La gestione degli aspetti interpersonali del rimuginio

Il gruppo di ricerca di Sassaroli, Ruggiero et al. Ha constatato come uno dei temi che più frequentemente compare nel rimuginio e nel disturbo d’ansia generalizzata ha a che fare con paure legate ai contesti interpersonali; in particolare il rimuginio è spesso associato a paure di valutazioni sociali.

La terapia non può, ovviamente, prescindere da questi dati e deve tener conto sia delle paure interpersonali espresse attraverso il rimuginio, sia delle paure che possono essere alla base del disturbo d’ansia generalizzata.

------------------------------------------------------------

**Esercizio 1**
Nell'estratto sul rimuginio, a quali paure risulta spesso associato il rimuginio?
**Esercizio 2**
Riprendi l'estratto sugli aspetti interpersonali del rimuginio e proseguilo a partire dalla sua ultima frase.

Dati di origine
------------------------------------------------------------

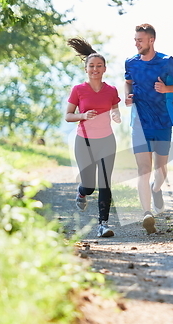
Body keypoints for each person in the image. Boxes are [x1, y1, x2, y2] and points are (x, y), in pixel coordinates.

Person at [124, 23, 173, 235]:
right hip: (139, 123)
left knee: (160, 170)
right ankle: (147, 213)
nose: (136, 43)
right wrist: (128, 96)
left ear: (151, 40)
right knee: (143, 170)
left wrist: (167, 88)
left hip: (163, 122)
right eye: (135, 39)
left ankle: (156, 189)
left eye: (140, 40)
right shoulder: (130, 62)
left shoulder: (166, 61)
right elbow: (128, 81)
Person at [66, 37, 121, 238]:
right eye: (91, 66)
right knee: (89, 186)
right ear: (86, 69)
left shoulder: (111, 90)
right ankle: (81, 192)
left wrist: (116, 115)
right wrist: (82, 115)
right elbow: (68, 116)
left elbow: (115, 110)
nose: (95, 69)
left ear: (104, 69)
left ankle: (103, 225)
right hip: (85, 141)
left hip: (107, 140)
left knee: (105, 182)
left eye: (99, 66)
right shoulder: (78, 90)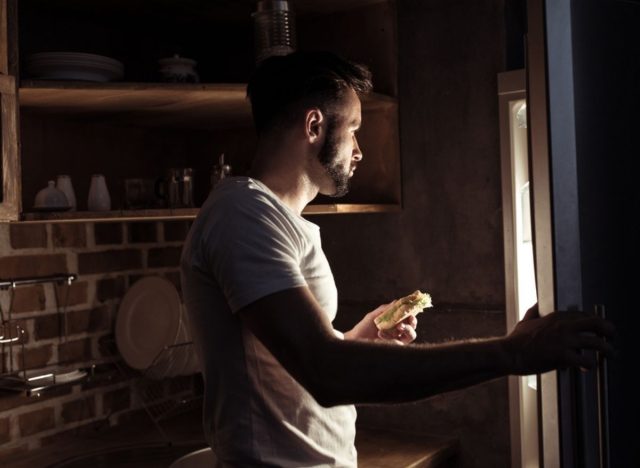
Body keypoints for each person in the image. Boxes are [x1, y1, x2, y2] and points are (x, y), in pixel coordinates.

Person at [180, 50, 614, 467]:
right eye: (353, 129)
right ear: (314, 125)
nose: (359, 151)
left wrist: (356, 339)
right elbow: (326, 372)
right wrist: (514, 353)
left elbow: (295, 362)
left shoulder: (275, 220)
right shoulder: (243, 215)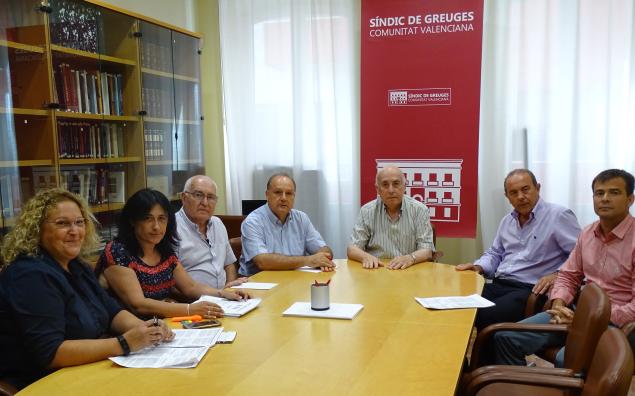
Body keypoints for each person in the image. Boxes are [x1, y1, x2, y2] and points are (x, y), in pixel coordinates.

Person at [0, 188, 174, 390]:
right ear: (37, 229)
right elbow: (51, 353)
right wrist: (123, 344)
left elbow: (112, 312)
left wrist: (147, 329)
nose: (74, 231)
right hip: (44, 383)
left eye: (79, 222)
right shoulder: (29, 275)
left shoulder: (76, 266)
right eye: (62, 223)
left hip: (89, 369)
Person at [494, 169, 635, 367]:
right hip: (576, 311)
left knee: (565, 358)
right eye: (599, 193)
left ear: (630, 199)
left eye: (614, 192)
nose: (604, 199)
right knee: (506, 336)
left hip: (616, 322)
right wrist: (558, 305)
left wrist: (588, 319)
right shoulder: (587, 234)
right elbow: (568, 276)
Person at [456, 169, 581, 330]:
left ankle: (485, 355)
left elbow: (580, 256)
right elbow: (495, 253)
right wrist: (478, 267)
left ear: (538, 188)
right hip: (499, 284)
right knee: (457, 305)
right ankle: (461, 355)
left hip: (529, 290)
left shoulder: (559, 215)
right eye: (513, 193)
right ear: (507, 197)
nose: (520, 197)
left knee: (485, 314)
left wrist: (557, 274)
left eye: (525, 189)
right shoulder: (507, 221)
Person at [97, 189, 249, 320]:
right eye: (148, 219)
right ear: (132, 221)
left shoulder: (163, 250)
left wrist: (222, 294)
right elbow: (138, 304)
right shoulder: (118, 251)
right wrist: (189, 310)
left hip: (164, 325)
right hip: (130, 332)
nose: (156, 226)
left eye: (162, 219)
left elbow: (190, 287)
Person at [238, 172, 335, 276]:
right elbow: (262, 262)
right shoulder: (253, 222)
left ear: (294, 196)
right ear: (267, 195)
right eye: (278, 192)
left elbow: (324, 250)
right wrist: (308, 260)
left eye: (289, 193)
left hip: (292, 280)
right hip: (258, 284)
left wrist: (323, 258)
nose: (284, 198)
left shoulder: (301, 218)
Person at [347, 166, 434, 269]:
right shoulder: (367, 211)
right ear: (378, 189)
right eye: (385, 185)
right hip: (376, 270)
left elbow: (427, 250)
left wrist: (410, 257)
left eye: (396, 184)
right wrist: (365, 257)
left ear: (404, 186)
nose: (391, 190)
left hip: (408, 270)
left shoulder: (419, 210)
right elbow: (352, 249)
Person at [176, 175, 247, 289]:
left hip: (223, 297)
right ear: (184, 197)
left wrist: (229, 289)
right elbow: (169, 283)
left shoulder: (217, 223)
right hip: (192, 302)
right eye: (198, 195)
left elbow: (229, 264)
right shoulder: (171, 228)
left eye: (210, 197)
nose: (205, 202)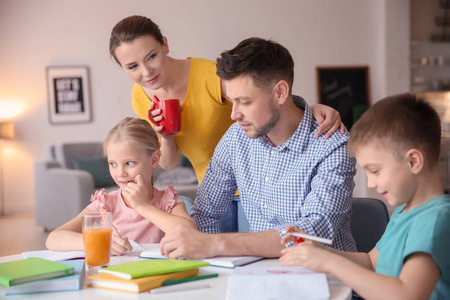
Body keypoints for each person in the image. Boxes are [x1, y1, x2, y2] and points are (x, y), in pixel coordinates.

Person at [158, 37, 357, 260]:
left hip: (324, 281)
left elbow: (309, 235)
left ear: (280, 92)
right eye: (232, 101)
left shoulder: (332, 145)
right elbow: (206, 214)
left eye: (245, 101)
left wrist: (215, 244)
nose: (234, 114)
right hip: (257, 277)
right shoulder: (237, 137)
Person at [109, 15, 345, 183]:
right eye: (132, 66)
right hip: (213, 187)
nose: (147, 72)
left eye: (151, 56)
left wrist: (312, 107)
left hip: (256, 182)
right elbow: (168, 163)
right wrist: (165, 136)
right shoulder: (139, 97)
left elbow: (267, 96)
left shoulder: (209, 76)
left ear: (165, 44)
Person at [280, 93, 450, 299]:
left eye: (375, 171)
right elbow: (371, 262)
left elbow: (407, 294)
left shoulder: (435, 219)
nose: (370, 184)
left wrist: (328, 262)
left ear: (413, 161)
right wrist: (320, 251)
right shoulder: (404, 211)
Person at [46, 117, 196, 255]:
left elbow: (190, 232)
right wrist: (98, 241)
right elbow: (53, 238)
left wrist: (142, 206)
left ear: (154, 159)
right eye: (113, 164)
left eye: (129, 163)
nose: (120, 173)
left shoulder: (168, 200)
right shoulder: (106, 204)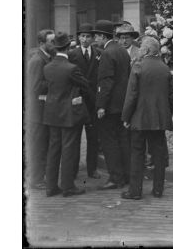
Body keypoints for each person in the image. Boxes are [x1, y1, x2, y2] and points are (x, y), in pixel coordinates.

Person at [121, 36, 173, 200]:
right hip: (158, 119)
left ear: (145, 50)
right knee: (158, 155)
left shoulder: (138, 66)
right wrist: (167, 114)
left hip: (139, 118)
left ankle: (135, 191)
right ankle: (158, 189)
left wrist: (126, 116)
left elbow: (131, 96)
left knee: (137, 153)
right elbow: (171, 96)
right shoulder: (165, 68)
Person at [42, 32, 92, 197]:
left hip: (51, 113)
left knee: (53, 149)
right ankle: (68, 186)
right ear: (68, 47)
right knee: (69, 149)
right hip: (69, 114)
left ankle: (51, 187)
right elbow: (85, 85)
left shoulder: (47, 67)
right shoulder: (71, 68)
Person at [93, 19, 131, 190]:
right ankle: (126, 175)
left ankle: (115, 178)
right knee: (123, 140)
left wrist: (101, 105)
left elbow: (105, 82)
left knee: (109, 142)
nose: (95, 40)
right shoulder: (122, 51)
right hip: (122, 105)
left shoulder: (107, 53)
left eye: (96, 36)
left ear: (102, 36)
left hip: (110, 106)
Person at [68, 23, 101, 179]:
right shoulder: (72, 54)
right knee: (74, 137)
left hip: (93, 101)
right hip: (78, 100)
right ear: (78, 37)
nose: (85, 39)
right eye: (82, 36)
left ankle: (92, 169)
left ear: (92, 38)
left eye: (88, 36)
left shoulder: (99, 53)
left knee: (93, 137)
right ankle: (73, 170)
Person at [26, 29, 55, 189]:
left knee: (44, 144)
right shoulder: (38, 61)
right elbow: (35, 86)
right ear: (42, 43)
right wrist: (54, 82)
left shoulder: (47, 58)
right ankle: (36, 179)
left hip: (44, 110)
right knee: (39, 145)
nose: (54, 44)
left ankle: (39, 176)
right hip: (38, 111)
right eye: (51, 41)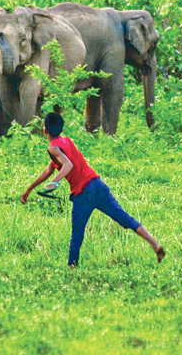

------------------------------------------------------------

**Risposta 1**
A paure di valutazioni sociali.

**Risposta 2**
Non solo le relazioni sociali possono essere fonte di ansia, numerose ricerche hanno dimostrato come la paura delle emozioni, in generale, possa essere considerata il timore centrale del disturbo d’ansia generalizzata. Studi condotti da Abel e Borkovec (1994) hanno riscontrato alti livelli di alessitimia (incapacità di descrivere ed identificare le emozioni) in questi pazienti; ancora essi sostengono di temere tanto le emozioni positive quanto quelle negative (Mennin el al., 2001). Il trattamento di queste persone dovrà tenere in forte considerazione questi aspetti e prevedere la possibilità di esporli ad esperienze emotive ripetute.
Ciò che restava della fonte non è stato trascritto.